La CBM a donc dû utiliser d’autres outils que ses réserves pour redonner un peu de stabilité à sa monnaie. Et elle est donc partie à la chasse aux devises, en réclamant notamment à la Myanmar Foreign Trade Bank (MFTB), par laquelle les fonds d’imports/exports transitent, qu’elle remette les réserves dont elles disposent et ne cherchent pas à en dissimuler. La Banque centrale a par exemple adopté un règlement obligeant les exportateurs à vendre leurs excédents de devises aux banques dans les 30 jours suivant leur réception, ce qui a augmenté la quantité de devises disponibles et contribue alors à faire baisser le taux de change ne faveur du kyat.

Les autorités financières ont semble-t-il procédé de même avec toutes grandes banques susceptibles d’avoir des fonds « cachés », mettant en place une traçabilité des échanges – à qui on transfert, pour quelle opération… Des informations de base que n’importe quelle banque occidentale exige – et souvent beaucoup plus – mais qui n’étaient pas dans les habitudes des Birmans jusque ces dernières semaines. Car évidemment ce genre de transparence rend les transferts douteux et illégaux plus difficiles.

Vers un assainissement du système bancaire birman ?

L’une des conséquences indirectes de cette nouvelle réglementation a été la réticence des banques commerciales birmanes – Aya, CB, Yoma, KBZ, MCB… – à réaliser les virements électroniques de banque a banque, même quand les titulaires des comptes insistaient pour que les opérations se fassent. Cet abus de pouvoir des établissements bancaires traduit sans doute la fragilité de leurs comptes. Ces banques sont souvent grevées de crédits « pourris » et les fonds disponibles sont sans doute loin des chiffres affichés. Cela est depuis longtemps une question que se posent les observateurs financiers du pays, soucieux depuis plusieurs années que certaines banques de renom ne fassent faillite. En introduisant par nécessité un peu de transparence financière, il se peut donc bien que la crise politique et économique actuelle aboutisse très involontairement à un assainissement des finances locales, notamment en « nettoyant » partiellement le secteur bancaire d’agents peu solvables qui continuent à faire les beaux…
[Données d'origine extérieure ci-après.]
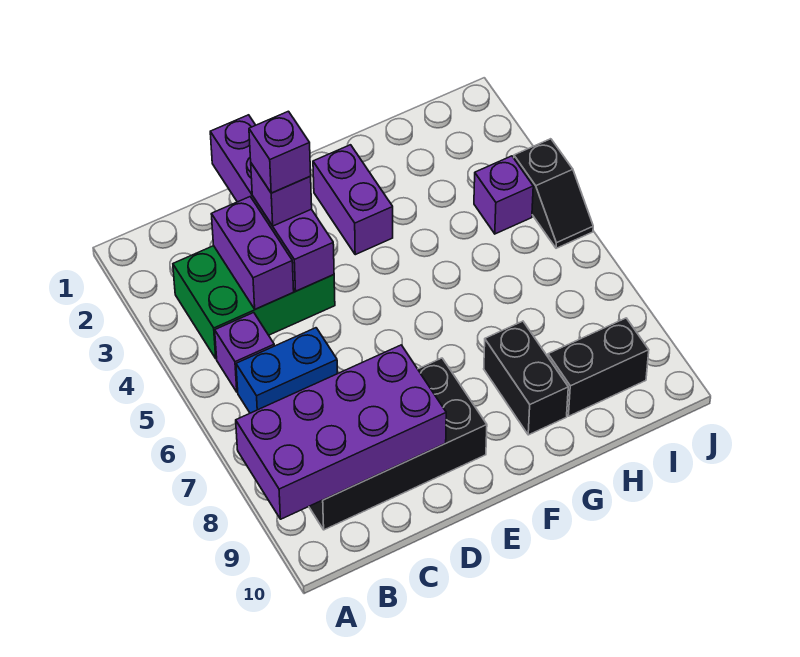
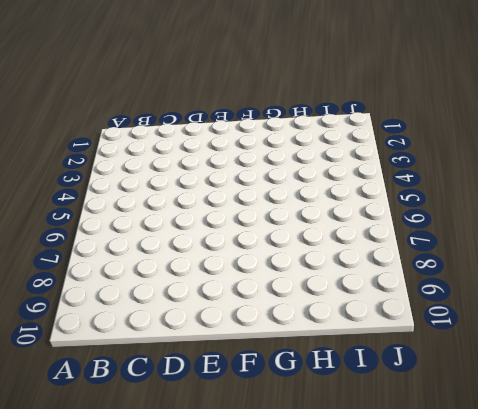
none -> green brick B3:D4 level 1
none -> purple brick B5 level 1
none -> blue brick B6:C6 level 1

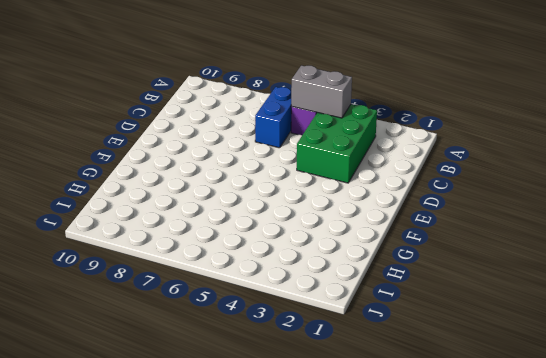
grey brick B4:B5 level 2 -> none
none -> black brick B8:E9 level 1
none -> purple brick F2:F3 level 1
none -> black brick G8:G9 level 1

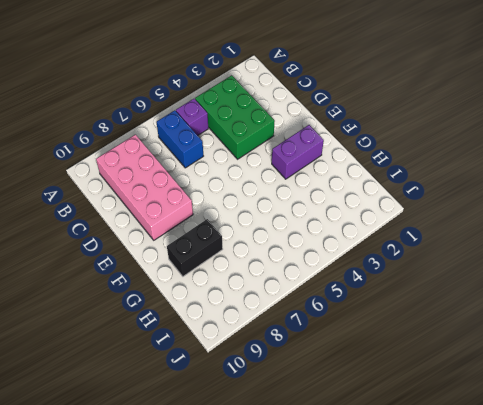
pink brick B8:E9 level 1 -> black brick B8:E9 level 1
none -> black brick H9:I9 level 1
none -> purple brick I4 level 1
none -> black slope J4:J5 level 1 top 4

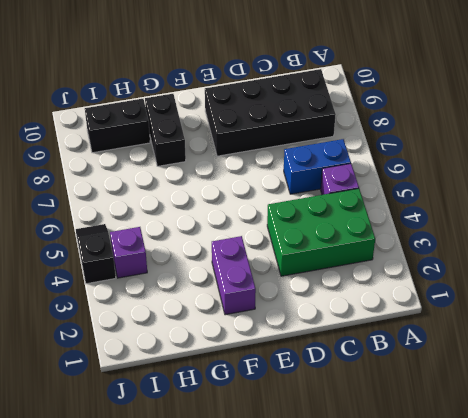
none -> purple brick A8:D9 level 2
none -> purple brick C3:C4 level 2
none -> purple brick D1:D4 level 2

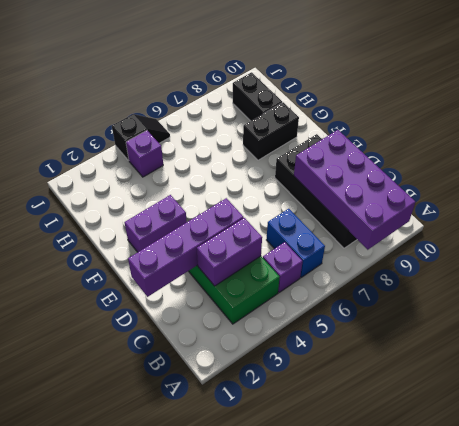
none -> purple brick D3 level 3
none -> purple brick D3 level 4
Mais pour ce qui est du dollar, il est à craindre que son léger rebond ne puisse pas durer si le pays ne rouvre pas ses portes aux visiteurs et surtout aux investisseurs. La Birmanie a besoin d’argent frais, ce qui ne sera pas simple pour un pays dont de nombreuses entreprises sont sous sanctions économiques de la part de l’Union européenne et des Etats-Unis.

Plus d’exportations, la clef financière de la crise

Sans compter la difficulté pour ce gouvernement à faire rentrer de l’argent. Par exemple, une denrée aussi essentielle et coûteuse que l’électricité n’est plus facturée dans la plupart des endroits du pays, faute d’une administration pour superviser la chose. De même, de nombreux commerces « oublient » de poser les timbres fiscaux lors des transactions commerciales. L’Etat conserve des recettes malgré tout mais celles-ci sont en nette diminution, c’est certain. Et il doit importer beaucoup de matières premières nécessaires, comme le gaz de cuisine, qui diminuent d’autant les fonds disponibles.

Enfin, et c’est sans aucun doute la clef financière des prochaines semaines, une hausse des exportations est impérative pour faire rentrer des devises. Elle est attendue en novembre et décembre. Mais encore faut-il que les frontières avec les voisins directs rouvrent afin que le commerce reprenne ou que le trafic maritime retrouve un niveau moins anormal.

Impossible de savoir aujourd’hui dans quel sens le fléau de la balance va pencher, mais le dollar qui cote à 1978 kyats sur le site de la CBM le 8 octobre s’échange ce même jour entre 2050 et 2200 kyats selon les officines de changeurs autorisés.